US Government Agency Seems to Think Computer Mice Can Carry Dangerous Malware
A day after President Barack Obama announced a "smart government" initiative to distract from his government's abuses and wastefulness, there is fresh evidence that our government is in fact braid dead stupid. Ars Technica reports on the case of the Economic Development Agency. The EDA, a part of the Department of Commerce, got word that its computer systems had become infected with some malware. Its response was the opposite of "Keep Calm and Carry On." Its response was to panic, run around randomly, and destroy stuff.
EDA's CIO, fearing that the agency was under attack from a nation-state, insisted instead on a policy of physical destruction. The EDA destroyed not only (uninfected) desktop computers but also printers, cameras, keyboards, and even mice.
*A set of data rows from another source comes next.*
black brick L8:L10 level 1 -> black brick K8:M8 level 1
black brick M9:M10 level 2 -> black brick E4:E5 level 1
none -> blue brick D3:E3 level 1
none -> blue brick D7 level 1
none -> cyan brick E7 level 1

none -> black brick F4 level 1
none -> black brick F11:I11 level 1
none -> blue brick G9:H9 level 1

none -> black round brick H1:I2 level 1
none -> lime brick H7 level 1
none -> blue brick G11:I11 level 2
The destruction only stopped—sparing $3 million of equipment—because the agency had run out of money to pay for destroying the hardware.
The total cost to the taxpayer of this incident was $2.7 million: $823,000 went to the security contractor for its investigation and advice, $1,061,000 for the acquisition of temporary infrastructure (requisitioned from the Census Bureau), $4,300 to destroy $170,500 in IT equipment, and $688,000 paid to contractors to assist in development a long-term response. Full recovery took close to a year.
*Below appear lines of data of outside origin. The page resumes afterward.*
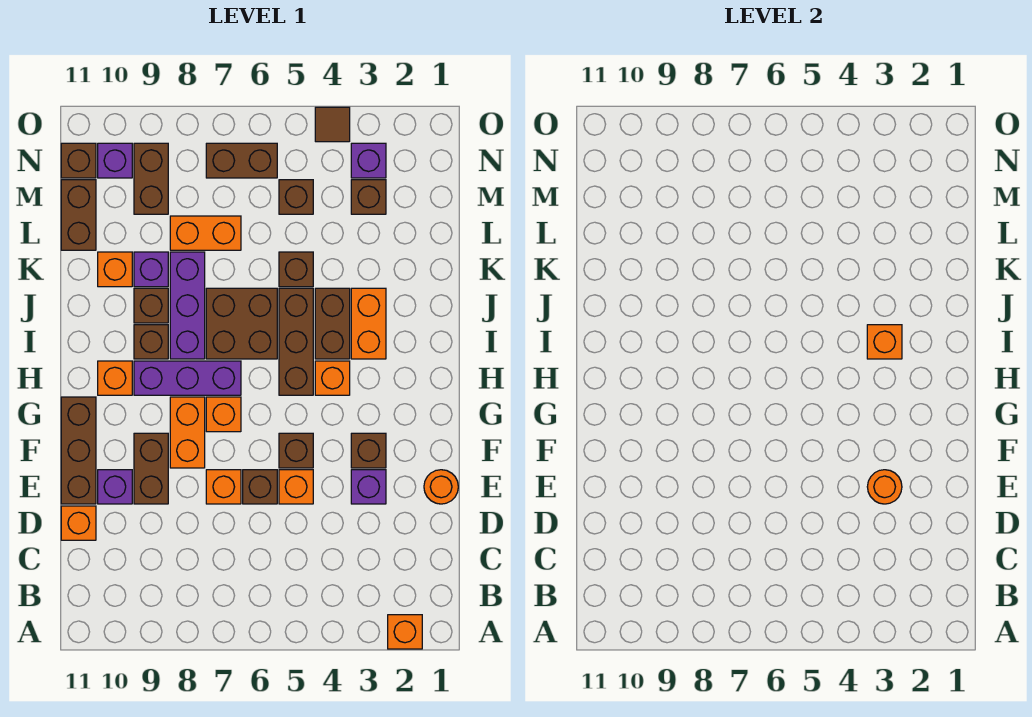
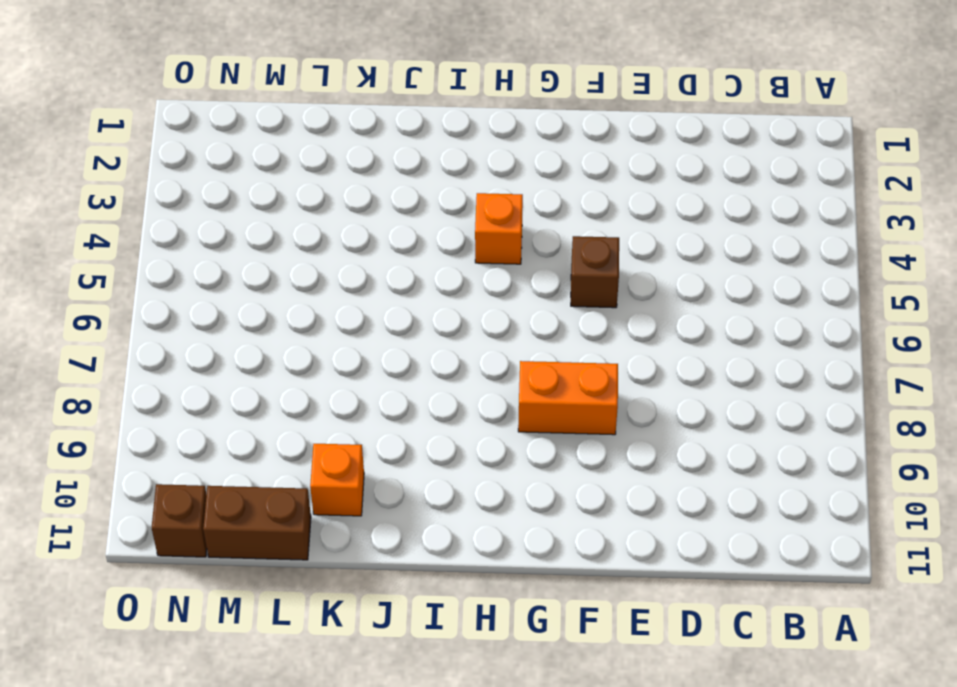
none -> orange brick A2 level 1
none -> orange brick D11 level 1
none -> orange round brick E1 level 1
none -> purple brick E3 level 1

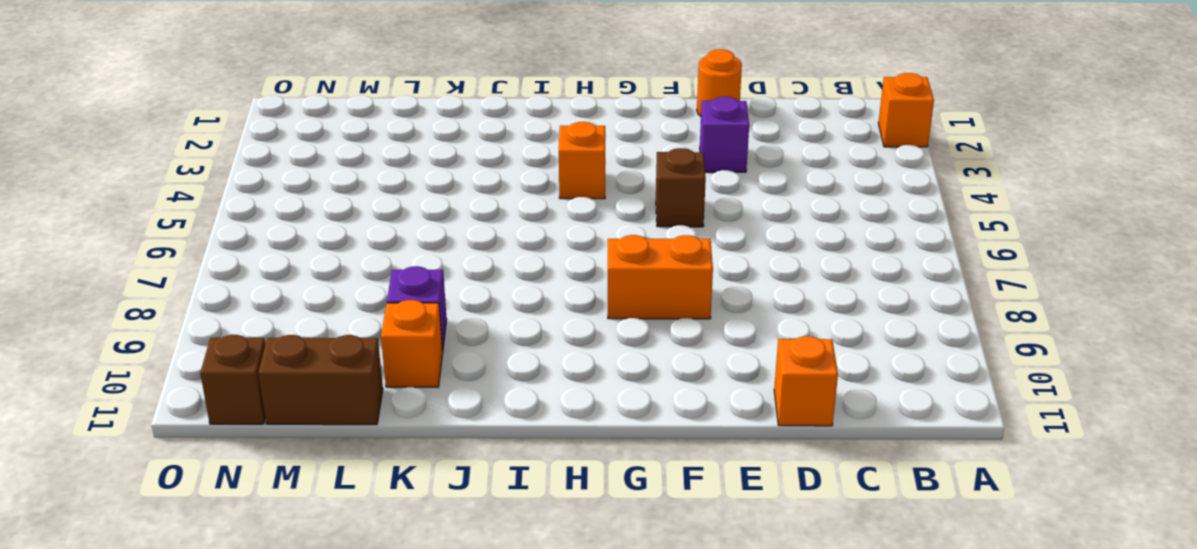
none -> orange brick E5 level 1
none -> brown brick E6 level 1
none -> orange brick E7 level 1
none -> brown brick E9:F9 level 1

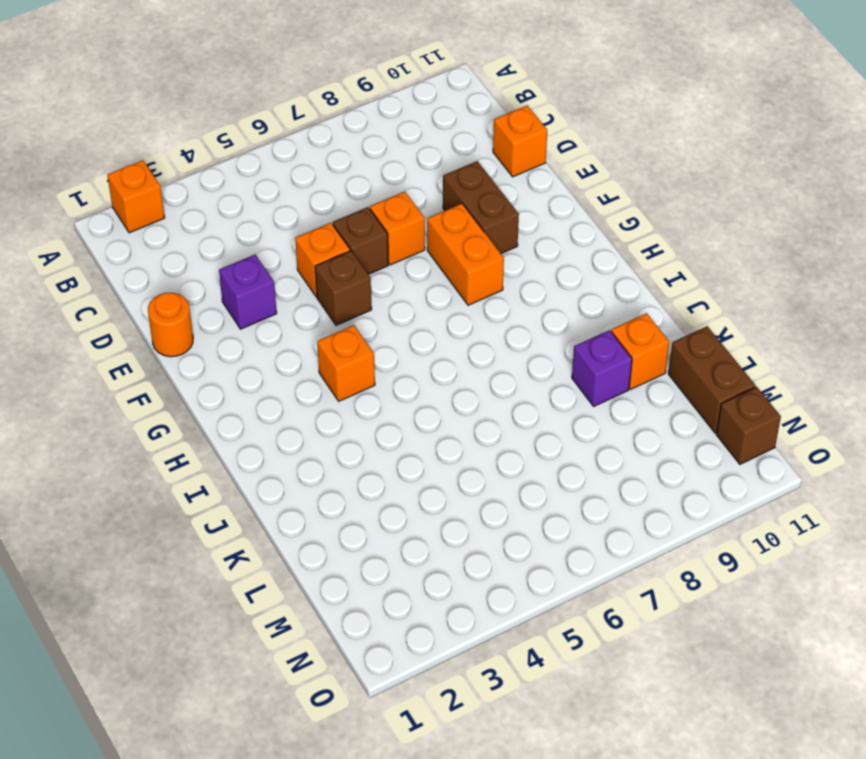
none -> purple brick E10 level 1
none -> brown brick E11:G11 level 1
none -> brown brick F3 level 1
none -> orange brick G7 level 1

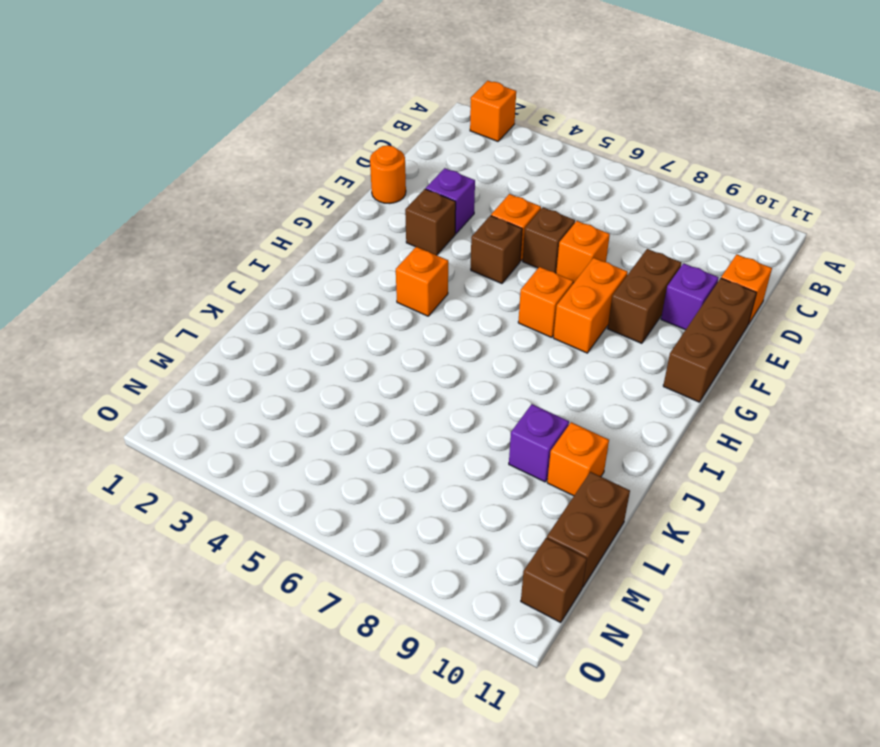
none -> brown brick H5:J5 level 1
none -> purple brick H7:H9 level 1
none -> orange brick H10 level 1
none -> orange brick I3:J3 level 1

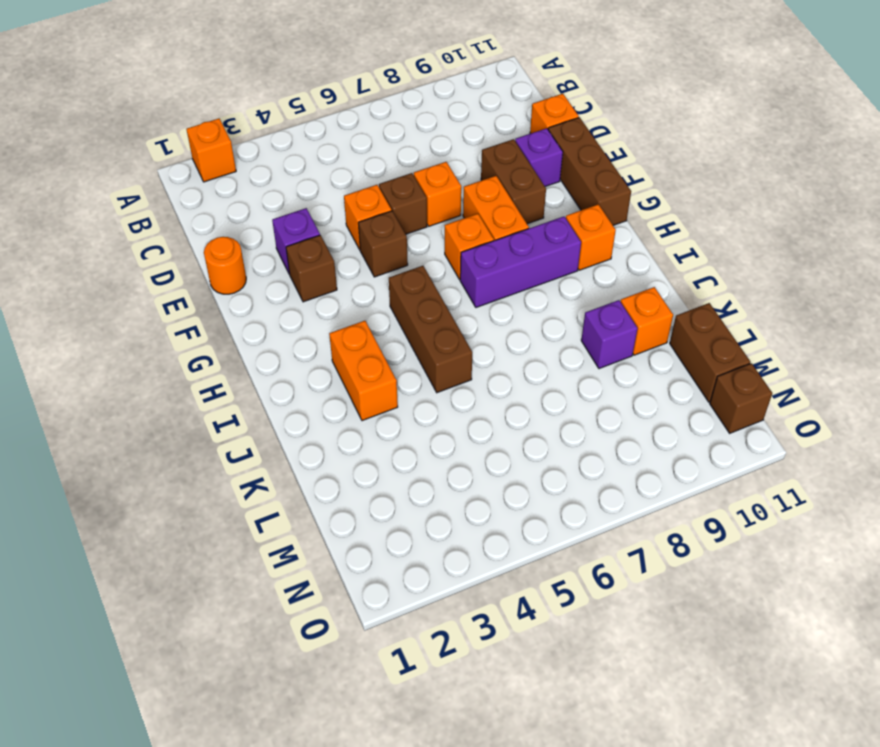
none -> orange brick H4 level 1
none -> brown brick I4:J4 level 1
none -> brown brick I6:J7 level 1
none -> purple brick I8:K8 level 1

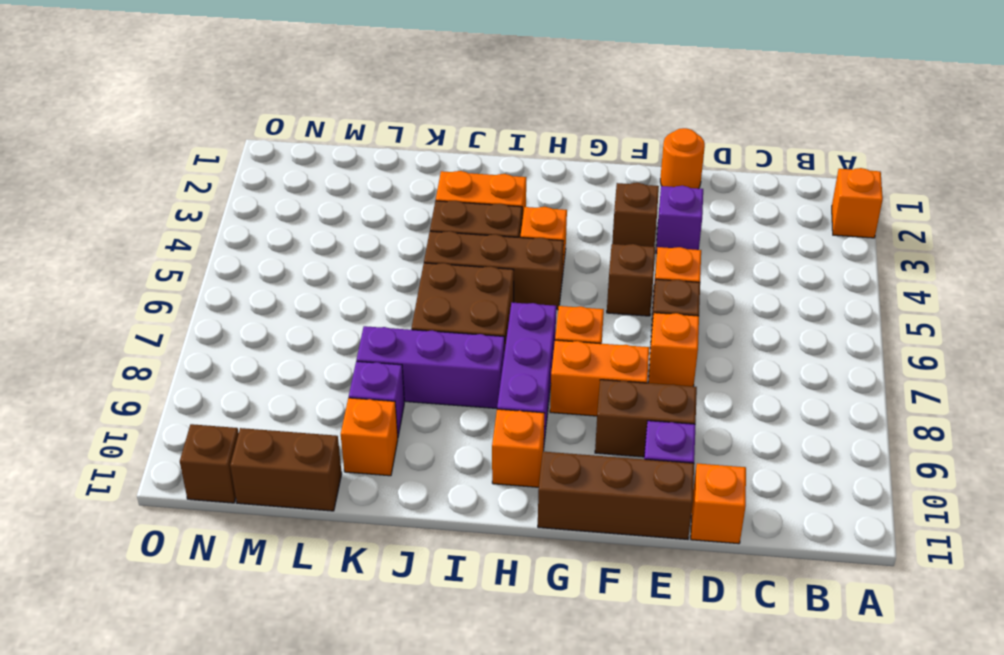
none -> brown brick I9 level 1
none -> brown brick J9 level 1
none -> brown brick K5 level 1
none -> orange brick L7:L8 level 1

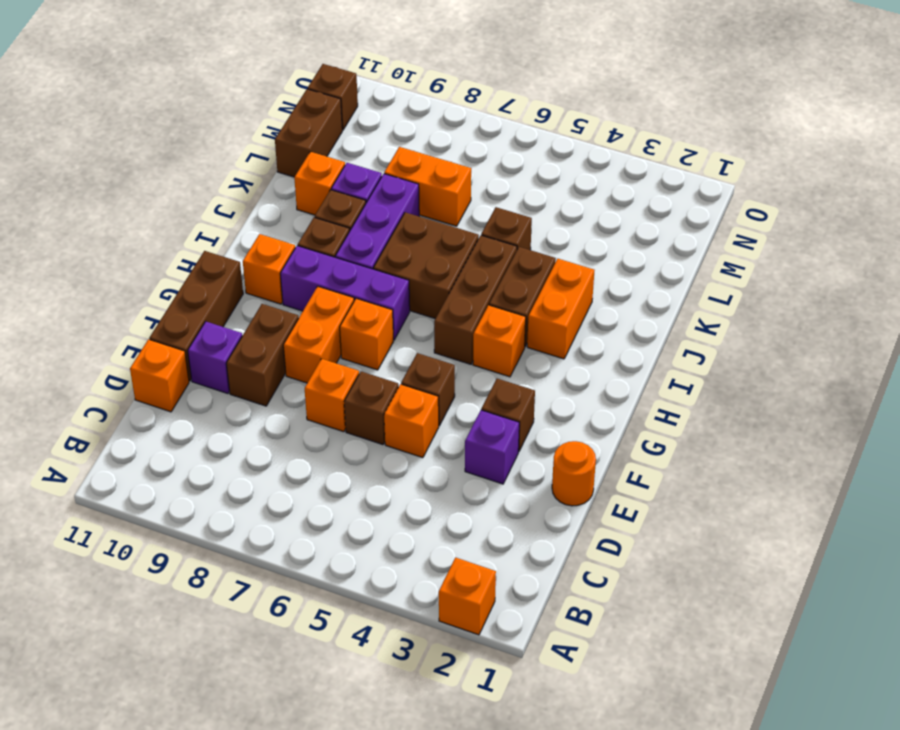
none -> brown brick M3 level 1
none -> brown brick M5 level 1
none -> brown brick M9:N9 level 1
none -> purple brick N3 level 1

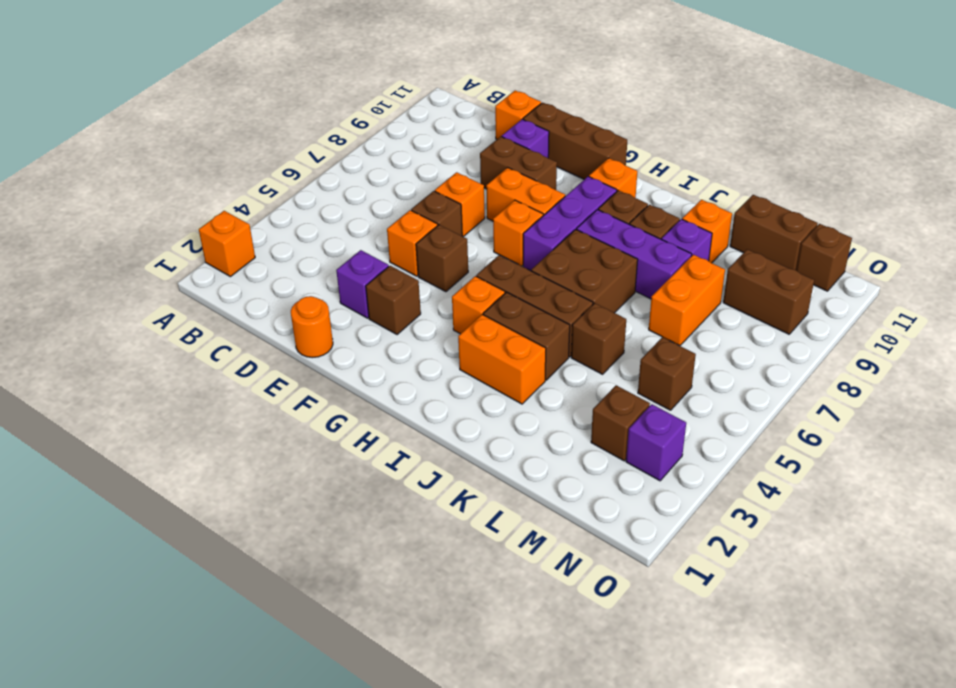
none -> brown brick N6:N7 level 1
none -> purple brick N10 level 1
none -> brown tile O4 level 1
none -> orange round brick E3 level 2

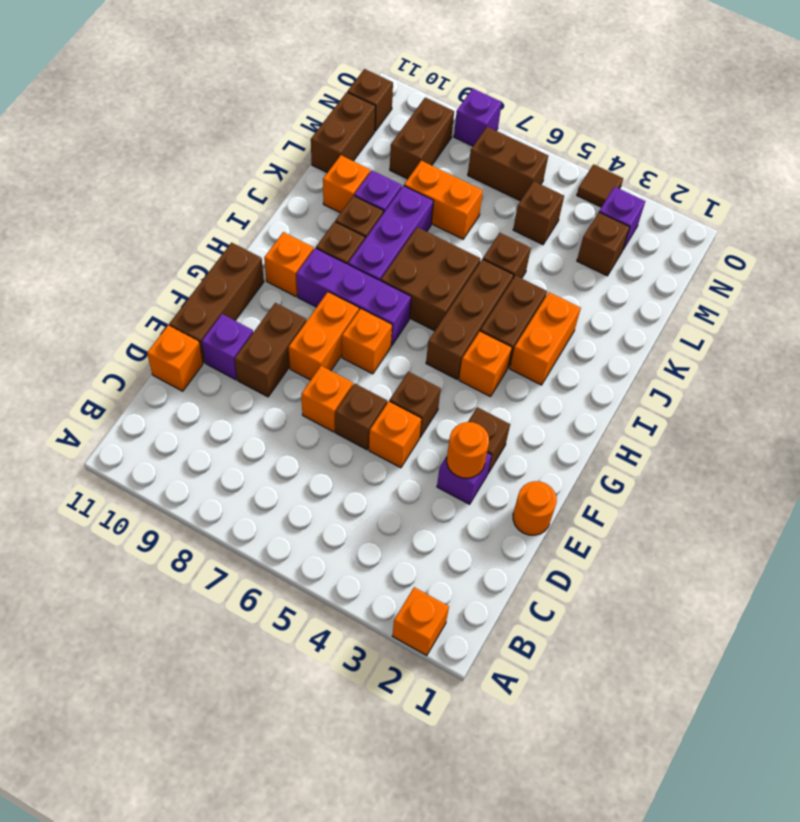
purple brick O8 level 1 -> purple brick N10 level 1
none -> orange brick I3 level 2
It's the cluelessness that's most alarming about all this. As the report points out, the IT folks at the EDA had no idea what they were dealing with, so they went nuts and wrecked things that didn't need wrecking. Those same IT folks have no idea what constitutes a real, bona fide threat to their systems. So they won't see one coming. They'll be too busy acid burning PC monitors and sledgehammering innocent mice.